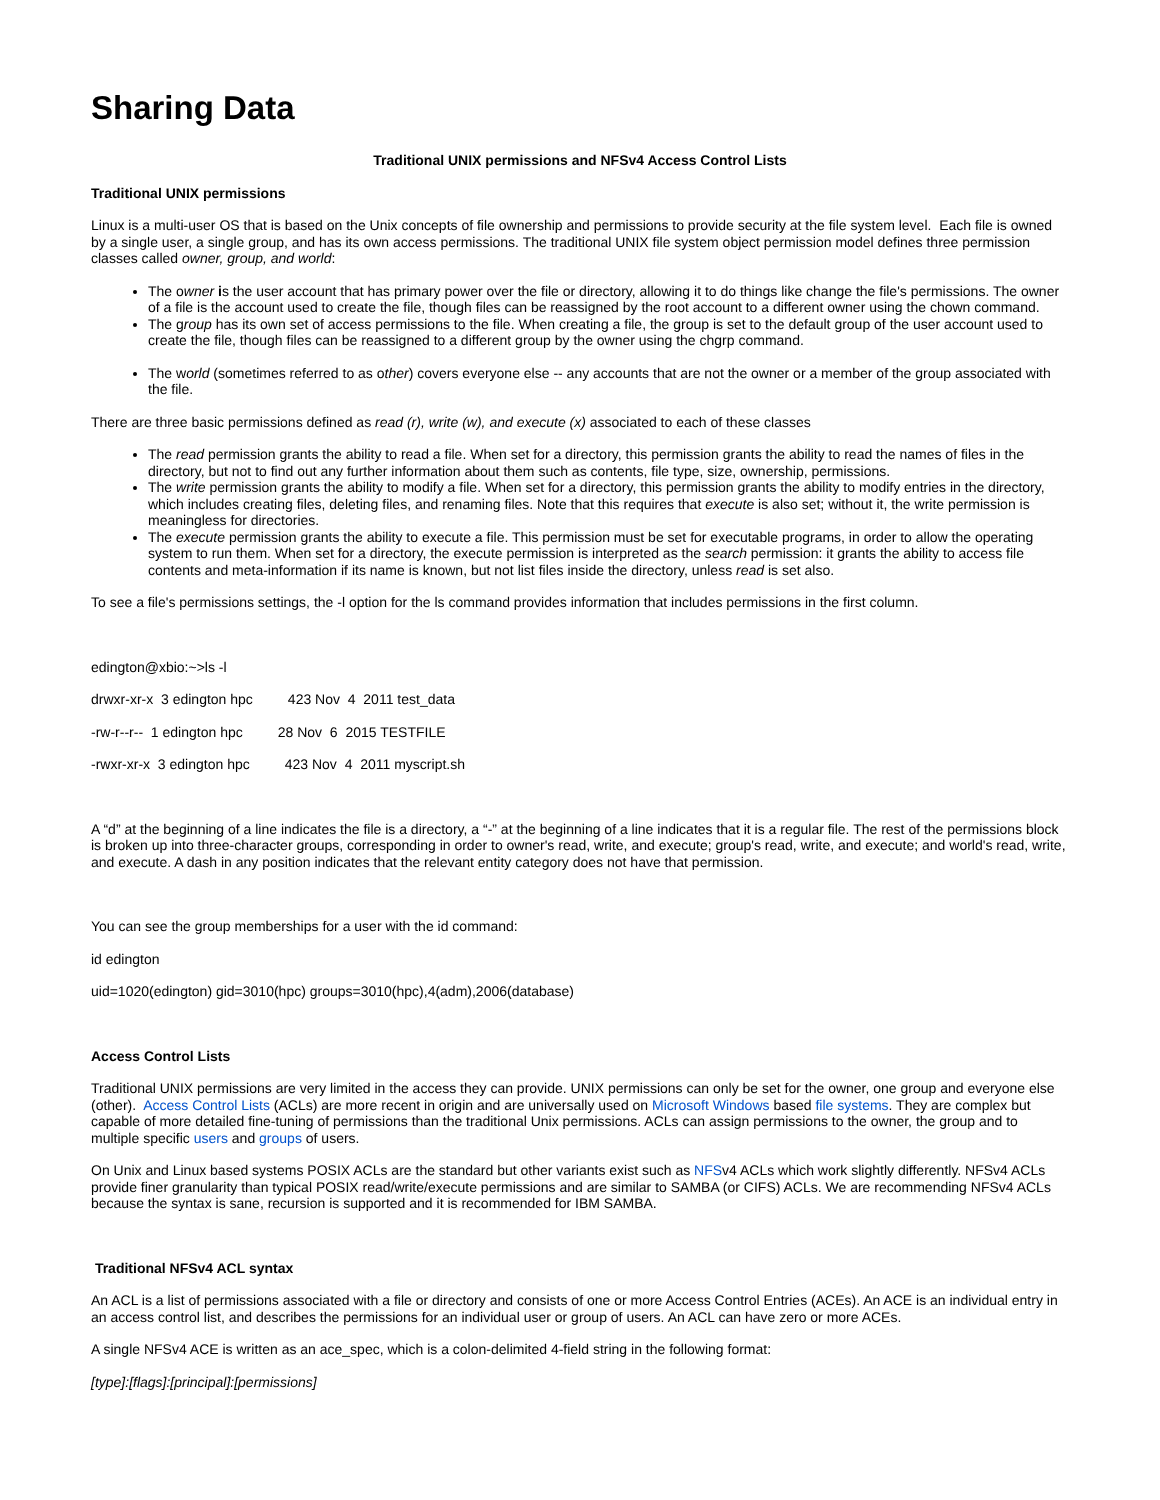Sharing Data
Traditional UNIX permissions and NFSv4 Access Control Lists
Traditional UNIX permissions
Linux is a multi-user OS that is based on the Unix concepts of file ownership and permissions to provide security at the file system level. Each file is owned by a single user, a single group, and has its own access permissions. The traditional UNIX file system object permission model defines three permission classes called owner, group, and world:
The owner is the user account that has primary power over the file or directory, allowing it to do things like change the file's permissions. The owner of a file is the account used to create the file, though files can be reassigned by the root account to a different owner using the chown command.
The group has its own set of access permissions to the file. When creating a file, the group is set to the default group of the user account used to create the file, though files can be reassigned to a different group by the owner using the chgrp command.
The world (sometimes referred to as other) covers everyone else -- any accounts that are not the owner or a member of the group associated with the file.
There are three basic permissions defined as read (r), write (w), and execute (x) associated to each of these classes
The read permission grants the ability to read a file. When set for a directory, this permission grants the ability to read the names of files in the directory, but not to find out any further information about them such as contents, file type, size, ownership, permissions.
The write permission grants the ability to modify a file. When set for a directory, this permission grants the ability to modify entries in the directory, which includes creating files, deleting files, and renaming files. Note that this requires that execute is also set; without it, the write permission is meaningless for directories.
The execute permission grants the ability to execute a file. This permission must be set for executable programs, in order to allow the operating system to run them. When set for a directory, the execute permission is interpreted as the search permission: it grants the ability to access file contents and meta-information if its name is known, but not list files inside the directory, unless read is set also.
To see a file's permissions settings, the -l option for the ls command provides information that includes permissions in the first column.
edington@xbio:~>ls -l
drwxr-xr-x 3 edington hpc 423 Nov 4 2011 test_data
-rw-r--r-- 1 edington hpc 28 Nov 6 2015 TESTFILE
-rwxr-xr-x 3 edington hpc 423 Nov 4 2011 myscript.sh
A “d” at the beginning of a line indicates the file is a directory, a “-” at the beginning of a line indicates that it is a regular file. The rest of the permissions block is broken up into three-character groups, corresponding in order to owner's read, write, and execute; group's read, write, and execute; and world's read, write, and execute. A dash in any position indicates that the relevant entity category does not have that permission.
You can see the group memberships for a user with the id command:
id edington
uid=1020(edington) gid=3010(hpc) groups=3010(hpc),4(adm),2006(database)
Access Control Lists
Traditional UNIX permissions are very limited in the access they can provide. UNIX permissions can only be set for the owner, one group and everyone else (other). Access Control Lists (ACLs) are more recent in origin and are universally used on Microsoft Windows based file systems. They are complex but capable of more detailed fine-tuning of permissions than the traditional Unix permissions. ACLs can assign permissions to the owner, the group and to multiple specific users and groups of users.
On Unix and Linux based systems POSIX ACLs are the standard but other variants exist such as NFSv4 ACLs which work slightly differently. NFSv4 ACLs provide finer granularity than typical POSIX read/write/execute permissions and are similar to SAMBA (or CIFS) ACLs. We are recommending NFSv4 ACLs because the syntax is sane, recursion is supported and it is recommended for IBM SAMBA.
Traditional NFSv4 ACL syntax
An ACL is a list of permissions associated with a file or directory and consists of one or more Access Control Entries (ACEs). An ACE is an individual entry in an access control list, and describes the permissions for an individual user or group of users. An ACL can have zero or more ACEs.
A single NFSv4 ACE is written as an ace_spec, which is a colon-delimited 4-field string in the following format:
[type]:[flags]:[principal]:[permissions]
......
**Problem to work on:** Please repeat each line above exactly as it appears, but omit the pictures.

**Result for this exercise:**
Sharing Data
Traditional UNIX permissions and NFSv4 Access Control Lists
Traditional UNIX permissions
Linux is a multi-user OS that is based on the Unix concepts of file ownership and permissions to provide security at the file system level. Each file is owned by a single user, a single group, and has its own access permissions. The traditional UNIX file system object permission model defines three permission classes called owner, group, and world:
The owner is the user account that has primary power over the file or directory, allowing it to do things like change the file's permissions. The owner of a file is the account used to create the file, though files can be reassigned by the root account to a different owner using the chown command.
The group has its own set of access permissions to the file. When creating a file, the group is set to the default group of the user account used to create the file, though files can be reassigned to a different group by the owner using the chgrp command.
The world (sometimes referred to as other) covers everyone else -- any accounts that are not the owner or a member of the group associated with the file.
There are three basic permissions defined as read (r), write (w), and execute (x) associated to each of these classes
The read permission grants the ability to read a file. When set for a directory, this permission grants the ability to read the names of files in the directory, but not to find out any further information about them such as contents, file type, size, ownership, permissions.
The write permission grants the ability to modify a file. When set for a directory, this permission grants the ability to modify entries in the directory, which includes creating files, deleting files, and renaming files. Note that this requires that execute is also set; without it, the write permission is meaningless for directories.
The execute permission grants the ability to execute a file. This permission must be set for executable programs, in order to allow the operating system to run them. When set for a directory, the execute permission is interpreted as the search permission: it grants the ability to access file contents and meta-information if its name is known, but not list files inside the directory, unless read is set also.
To see a file's permissions settings, the -l option for the ls command provides information that includes permissions in the first column.
edington@xbio:~>ls -l
drwxr-xr-x 3 edington hpc 423 Nov 4 2011 test_data
-rw-r--r-- 1 edington hpc 28 Nov 6 2015 TESTFILE
-rwxr-xr-x 3 edington hpc 423 Nov 4 2011 myscript.sh
A “d” at the beginning of a line indicates the file is a directory, a “-” at the beginning of a line indicates that it is a regular file. The rest of the permissions block is broken up into three-character groups, corresponding in order to owner's read, write, and execute; group's read, write, and execute; and world's read, write, and execute. A dash in any position indicates that the relevant entity category does not have that permission.
You can see the group memberships for a user with the id command:
id edington
uid=1020(edington) gid=3010(hpc) groups=3010(hpc),4(adm),2006(database)
Access Control Lists
Traditional UNIX permissions are very limited in the access they can provide. UNIX permissions can only be set for the owner, one group and everyone else (other). Access Control Lists (ACLs) are more recent in origin and are universally used on Microsoft Windows based file systems. They are complex but capable of more detailed fine-tuning of permissions than the traditional Unix permissions. ACLs can assign permissions to the owner, the group and to multiple specific users and groups of users.
On Unix and Linux based systems POSIX ACLs are the standard but other variants exist such as NFSv4 ACLs which work slightly differently. NFSv4 ACLs provide finer granularity than typical POSIX read/write/execute permissions and are similar to SAMBA (or CIFS) ACLs. We are recommending NFSv4 ACLs because the syntax is sane, recursion is supported and it is recommended for IBM SAMBA.
Traditional NFSv4 ACL syntax
An ACL is a list of permissions associated with a file or directory and consists of one or more Access Control Entries (ACEs). An ACE is an individual entry in an access control list, and describes the permissions for an individual user or group of users. An ACL can have zero or more ACEs.
A single NFSv4 ACE is written as an ace_spec, which is a colon-delimited 4-field string in the following format:
[type]:[flags]:[principal]:[permissions]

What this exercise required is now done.